The Times article says, Lanier “blames the web’s tradition of ‘drive-by anonymity’ for fostering vicious pack behavior on blogs, forums, and social networks. He acknowledges the examples of generous collaboration, like Wikipedia, but argues that the mantras of ‘open culture’ and ‘information wants to be free’ have produced a destructive new social contract.

“ ‘The basic idea of this contract,’ he writes, ‘is that authors, journalists, musicians, and artists are encouraged to treat the fruits of their intellects and imaginations as fragments to be given without pay to the hive mind. Reciprocity takes the form of self-promotion. Culture is to become precisely nothing but advertising.’ ”

Scary.

Lanier differs slightly from some other tech wonks. He sees the stifling of new technologies by monopolies (Google, YouTube) as a root cause of the problem.
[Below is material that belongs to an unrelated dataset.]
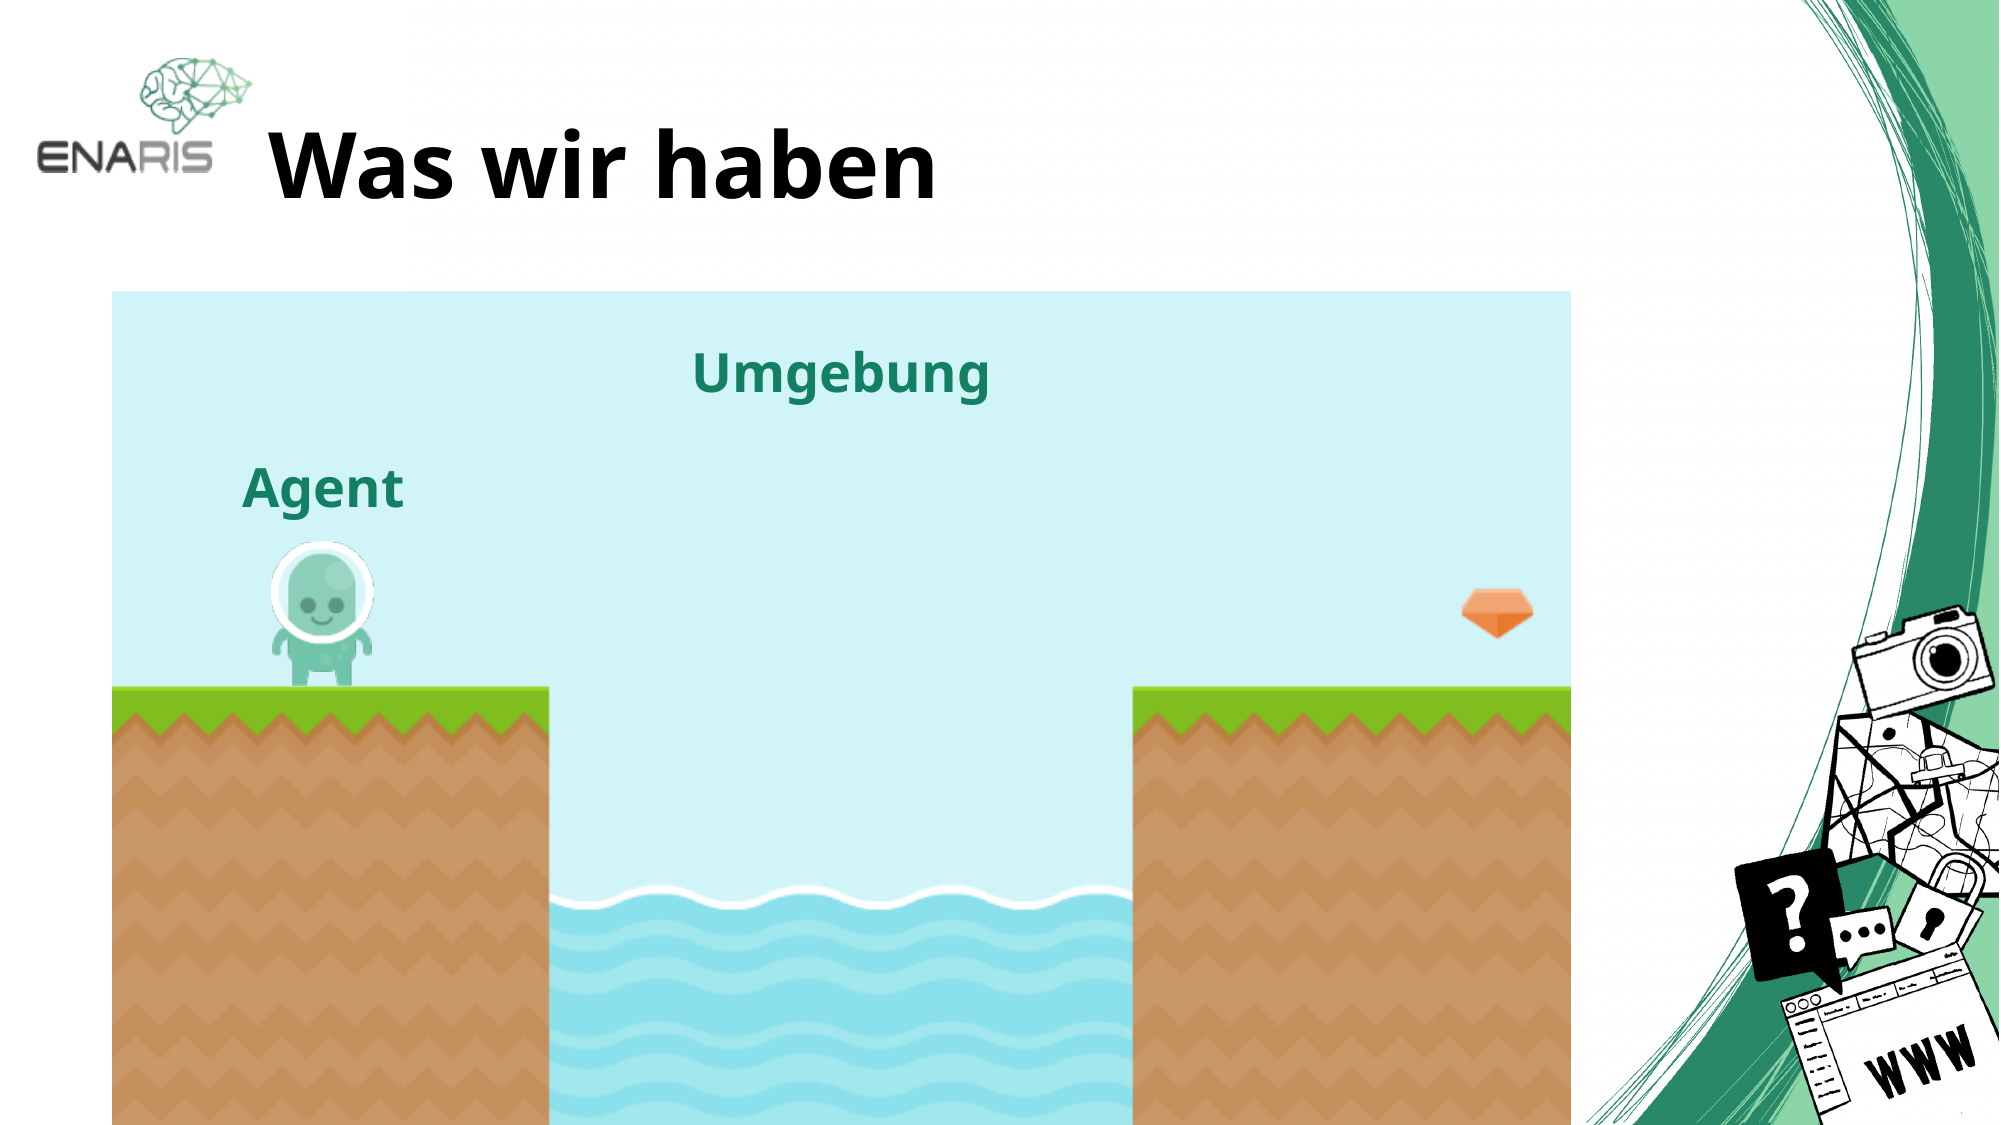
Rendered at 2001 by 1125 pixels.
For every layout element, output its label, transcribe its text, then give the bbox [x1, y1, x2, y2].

Others, though, such as the University of Texas-Dallas’ Stan Liebowitz, says intellectual piracy is to blame.

What else is to blame for the fact that there hasn’t been a next Dave Matthews or next White Stripes, two artists that rose to popularity at the beginning of the internet/iTunes boom?

“It’s as if culture froze just before it became digitally open, and all we can do now is mine the past like salvagers picking over a garbage dump,” Lanier writes.

In theory, the Times article says, “public officials could deter piracy by stiffening the penalties, but they’re aware of another crucial distinction between online piracy and house burglary: There are a lot more homeowners than burglars, but there are a lot more consumers of digital content than producers of it.

“The result,” the story continues, “is a problem a bit like trying to stop a mob of looters. When the majority of people feel entitled to someone’s property, who’s going to stand in their way?”